Liebe Frau Hämmerling! Wer bei diesem nachgewiesenen Marktversagen auch noch nach mehr Markt ruft, der weiß entweder nicht, was er tut, oder er will politisch den Rest der Daseinsvorsorge auch noch zerschlagen.
Politisch ist alles gesagt: Wir wollen ein kommunal agierendes Verkehrsunternehmen S-Bahn, und daran arbeiten wir. Das wäre dann auch tatsächlich die Lösung im Interesse des Landes, im Interesse der Fahrgäste und auch im Interesse der Beschäftigten.

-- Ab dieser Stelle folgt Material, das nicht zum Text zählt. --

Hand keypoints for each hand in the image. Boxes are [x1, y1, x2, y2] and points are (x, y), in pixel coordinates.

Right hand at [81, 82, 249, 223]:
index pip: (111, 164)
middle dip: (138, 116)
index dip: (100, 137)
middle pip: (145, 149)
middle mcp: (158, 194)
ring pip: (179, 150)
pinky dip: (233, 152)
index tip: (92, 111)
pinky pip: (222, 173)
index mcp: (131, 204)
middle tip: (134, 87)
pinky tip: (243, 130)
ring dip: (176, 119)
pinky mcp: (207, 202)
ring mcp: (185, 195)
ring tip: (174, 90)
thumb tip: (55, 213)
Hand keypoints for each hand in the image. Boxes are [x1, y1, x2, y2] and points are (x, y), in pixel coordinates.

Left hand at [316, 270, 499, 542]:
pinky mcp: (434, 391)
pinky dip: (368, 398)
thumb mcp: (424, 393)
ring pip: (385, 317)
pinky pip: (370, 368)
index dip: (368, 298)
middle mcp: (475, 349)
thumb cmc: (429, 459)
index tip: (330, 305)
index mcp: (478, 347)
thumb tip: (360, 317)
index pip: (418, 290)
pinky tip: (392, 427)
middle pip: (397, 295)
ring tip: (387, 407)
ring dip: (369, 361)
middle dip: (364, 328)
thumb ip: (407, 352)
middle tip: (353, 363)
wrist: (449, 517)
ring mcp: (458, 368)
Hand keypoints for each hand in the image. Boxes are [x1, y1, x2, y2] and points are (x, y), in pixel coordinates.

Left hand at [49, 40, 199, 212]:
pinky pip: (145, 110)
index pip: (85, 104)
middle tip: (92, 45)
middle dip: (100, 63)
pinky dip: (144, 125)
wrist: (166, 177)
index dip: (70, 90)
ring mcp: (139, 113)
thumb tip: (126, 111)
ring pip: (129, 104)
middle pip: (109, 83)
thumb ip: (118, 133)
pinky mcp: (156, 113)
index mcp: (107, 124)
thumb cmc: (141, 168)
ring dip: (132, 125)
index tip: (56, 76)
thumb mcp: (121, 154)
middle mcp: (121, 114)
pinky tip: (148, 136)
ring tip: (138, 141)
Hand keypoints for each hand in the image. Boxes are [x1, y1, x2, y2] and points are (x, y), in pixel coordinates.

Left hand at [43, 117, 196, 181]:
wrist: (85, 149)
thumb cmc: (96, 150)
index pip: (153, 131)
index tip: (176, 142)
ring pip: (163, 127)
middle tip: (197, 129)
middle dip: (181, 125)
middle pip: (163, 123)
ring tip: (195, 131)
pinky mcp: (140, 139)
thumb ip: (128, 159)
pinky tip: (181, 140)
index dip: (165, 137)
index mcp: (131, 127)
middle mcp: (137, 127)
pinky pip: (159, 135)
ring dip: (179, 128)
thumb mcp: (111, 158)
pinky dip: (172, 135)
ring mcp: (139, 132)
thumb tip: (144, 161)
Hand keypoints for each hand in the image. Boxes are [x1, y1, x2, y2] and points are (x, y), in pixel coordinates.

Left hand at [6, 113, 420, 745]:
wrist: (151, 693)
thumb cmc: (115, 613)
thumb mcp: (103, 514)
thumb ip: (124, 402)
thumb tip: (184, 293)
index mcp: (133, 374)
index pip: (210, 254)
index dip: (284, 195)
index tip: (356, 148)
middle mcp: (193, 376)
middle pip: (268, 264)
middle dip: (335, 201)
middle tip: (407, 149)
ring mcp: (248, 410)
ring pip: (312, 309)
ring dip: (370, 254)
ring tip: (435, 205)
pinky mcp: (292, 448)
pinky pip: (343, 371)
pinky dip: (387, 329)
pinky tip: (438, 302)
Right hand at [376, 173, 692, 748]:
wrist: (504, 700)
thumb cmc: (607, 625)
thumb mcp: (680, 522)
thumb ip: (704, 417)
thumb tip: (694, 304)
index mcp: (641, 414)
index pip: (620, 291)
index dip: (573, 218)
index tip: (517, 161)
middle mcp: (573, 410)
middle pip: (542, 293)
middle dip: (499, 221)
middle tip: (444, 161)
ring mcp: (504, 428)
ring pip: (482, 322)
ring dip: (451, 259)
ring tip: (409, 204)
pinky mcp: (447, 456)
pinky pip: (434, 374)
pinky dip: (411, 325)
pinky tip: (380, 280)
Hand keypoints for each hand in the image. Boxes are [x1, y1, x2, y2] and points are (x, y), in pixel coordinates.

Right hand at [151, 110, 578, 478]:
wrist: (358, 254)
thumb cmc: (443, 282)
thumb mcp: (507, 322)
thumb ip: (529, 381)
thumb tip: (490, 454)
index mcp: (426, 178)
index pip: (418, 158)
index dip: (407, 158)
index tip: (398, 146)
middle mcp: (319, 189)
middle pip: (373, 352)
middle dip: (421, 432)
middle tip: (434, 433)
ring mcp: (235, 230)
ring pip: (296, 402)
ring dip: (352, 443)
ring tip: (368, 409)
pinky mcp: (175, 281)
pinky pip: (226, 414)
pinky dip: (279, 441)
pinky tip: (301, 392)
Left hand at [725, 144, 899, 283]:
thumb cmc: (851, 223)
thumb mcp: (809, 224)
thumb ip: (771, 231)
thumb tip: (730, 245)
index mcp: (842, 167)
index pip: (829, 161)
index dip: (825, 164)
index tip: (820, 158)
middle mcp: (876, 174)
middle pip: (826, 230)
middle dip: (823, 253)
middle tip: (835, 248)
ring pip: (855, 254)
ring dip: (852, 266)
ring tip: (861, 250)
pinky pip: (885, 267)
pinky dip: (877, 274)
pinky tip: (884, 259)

Vielen Dank, Frau Abgeordnete Matuschek! – Für die FDP-Fraktion hat jetzt der Herr Abgeordnete von Lüdeke das Wort.
Frau Präsidentin! Meine Damen und Herren! Das war die Bahnwelt der Abgeordneten Matuschek von der Linkspartei.
[Uwe Doering (Linksfraktion): Ach was! – Dr. Gabriele Hiller (Linksfraktion): Ich bin auf Ihre gespannt!]
Die werden Sie jetzt gleich hören! Ich habe mir gemerkt: Das Renditeinteresse überwiegt das öffentliche Interesse.
Gegenüber übertriebenen Renditeerwartungen von staatlichen und privaten Monopolisten hilft nur eines, liebe Frau Matuschek, und das ist Wettbewerb.
[Beifall bei der FDP – Gelächter bei der Linksfraktion – Uwe Doering (Linksfraktion): Nee! Nicht wirklich!]
Die wettbewerbskapitalistische Art, die Sie nennen, die reizt mich allerdings schon: Ich würde gern in dem Zusammenhang auf die Wirtschaftsleistung der ehemaligen DDR eingehen, aber ich erspare mir einen Exkurs über die Deutsche Reichsbahn und den Erfolg, den sie zu feiern hatte.